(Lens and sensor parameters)
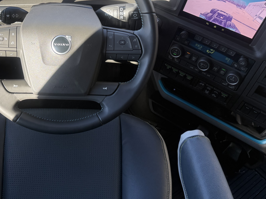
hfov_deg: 42.6
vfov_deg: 33.3
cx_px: 68
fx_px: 330
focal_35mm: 43
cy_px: 66
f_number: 1.78
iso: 100
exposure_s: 1/314
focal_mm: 6.76
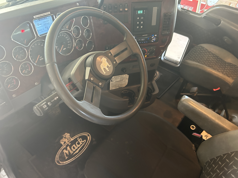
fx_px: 179
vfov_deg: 53.1
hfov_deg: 67.3
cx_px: 119
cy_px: 89
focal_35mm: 26
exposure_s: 1/55
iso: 500
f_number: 1.5
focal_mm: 5.7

Instructions for the task: Without the pictures, write out every entry precisely as it appears.

Result:
hfov_deg: 42.6
vfov_deg: 33.3
cx_px: 68
fx_px: 330
focal_35mm: 43
cy_px: 66
f_number: 1.78
iso: 100
exposure_s: 1/314
focal_mm: 6.76
fx_px: 179
vfov_deg: 53.1
hfov_deg: 67.3
cx_px: 119
cy_px: 89
focal_35mm: 26
exposure_s: 1/55
iso: 500
f_number: 1.5
focal_mm: 5.7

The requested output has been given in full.